Musrenbang tersebut dihadiri oleh Wali Kota Depok, Supian Suri, Wakil Wali Kota Depok, Chandra Rahmansyah, Ketua DPRD Kota Depok, Ade Supriyatna, perwakilan Badan Perencanaan Pembangunan Nasional (Bappenas) Republik Indonesia, kepala perangkat daerah, dan stakeholder terkait.
Ketua panitia sekaligus Kepala Bidang Perencanaan, Pengendalian dan Evaluasi Pembangunan Daerah pada Badan Perencanaan Pembangunan dan Penelitian Pengembangan Daerah (Bappeda) Kota Depok, Mohamad Fahrizal menyampaikan, Musrenbang ini merupakan forum penting dalam siklus perencanaan pembangunan daerah, dengan pendekatan yang partisipatif, teknokratik, dan akuntabel.

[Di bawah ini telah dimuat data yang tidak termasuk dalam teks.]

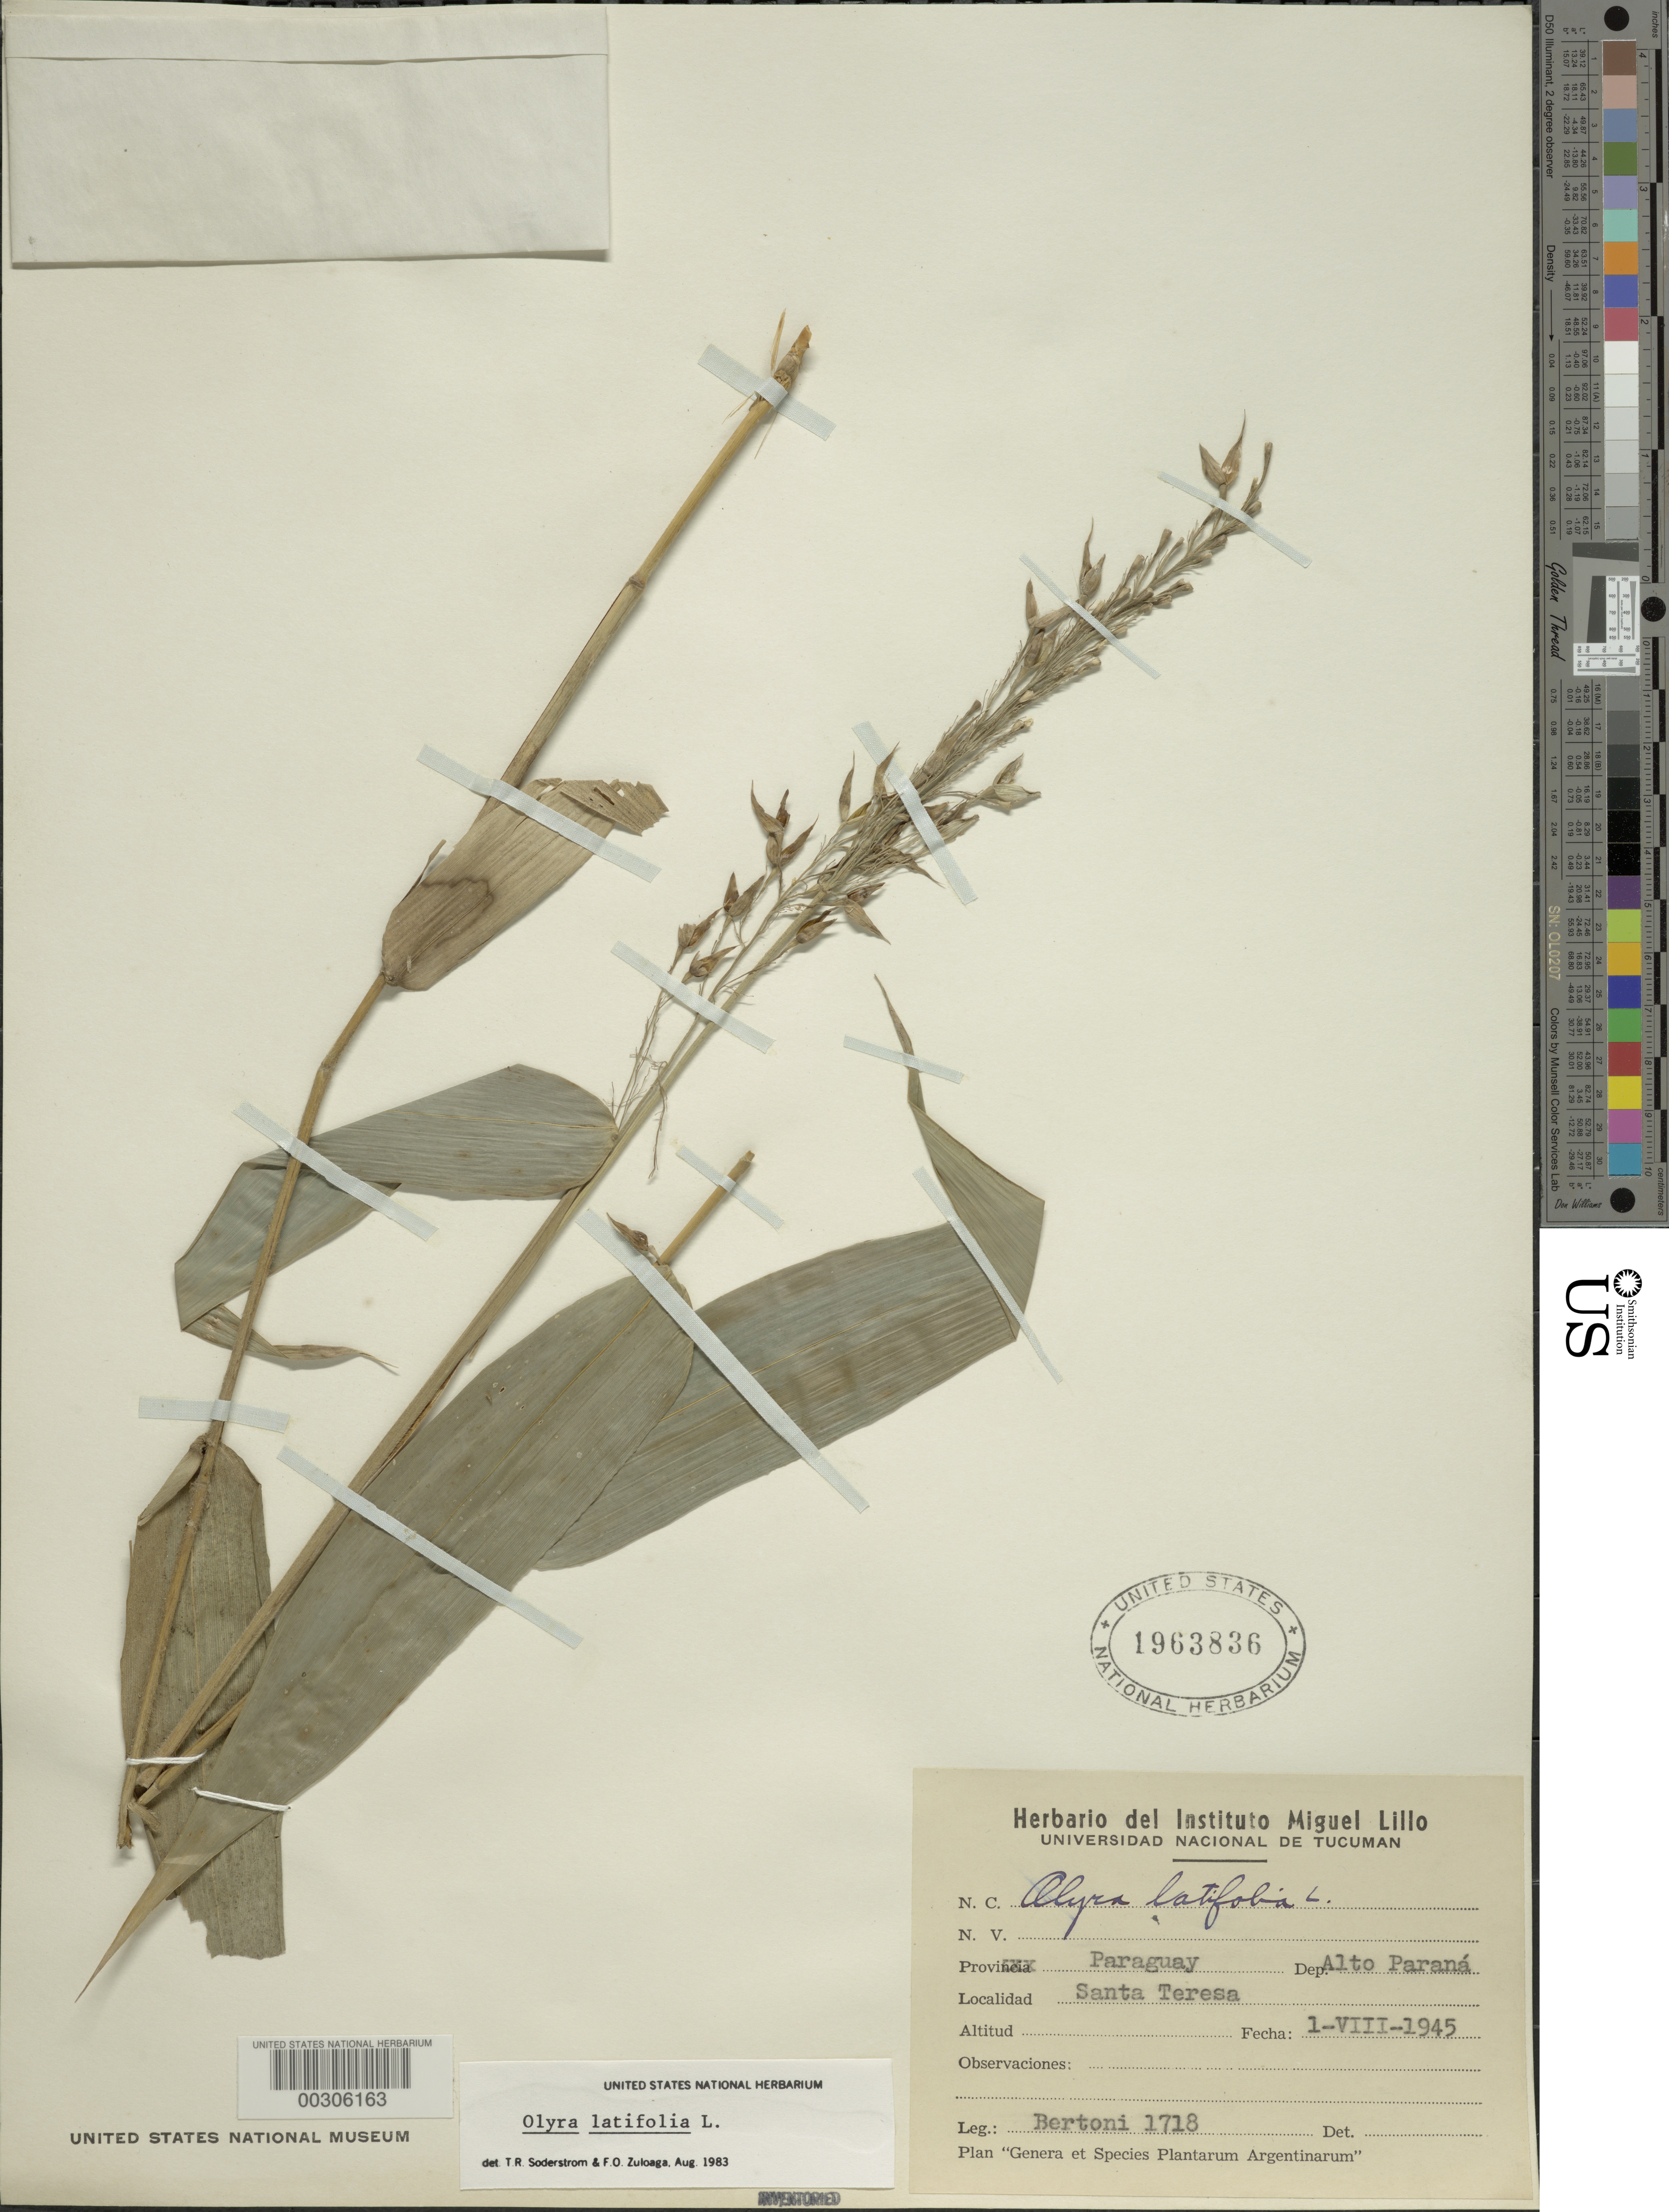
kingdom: Plantae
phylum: Tracheophyta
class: Liliopsida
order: Poales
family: Poaceae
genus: Olyra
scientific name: Olyra latifolia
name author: L.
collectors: H. Bertoni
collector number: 1718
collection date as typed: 01 Aug 1945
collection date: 1945-08-01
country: Paraguay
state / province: Alto Paraná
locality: Santa teresa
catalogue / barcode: US 1963836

“Hasil dari forum ini diharapkan menjadi dasar kebijakan pembangunan Kota Depok yang selaras dengan kebutuhan masyarakat dan visi kepala daerah,” tutur Fahrizal.
Dirinya menjelaskan, kegiatan ini bertujuan untuk meminta saran dan masuk pemangku kepentingan terkait isu-isu aktual dan strategis dalam kaitannya dengan perencanaan pembangunan.
“Lalu, menyamakan persepsi dan pemahaman mengenai visi, misi, tujuan, sasaran, strategi, dan arah kebijakan RPJMD, serta prioritas pembangunan Kota Depok Tahun 2026,” jelas Fahrizal.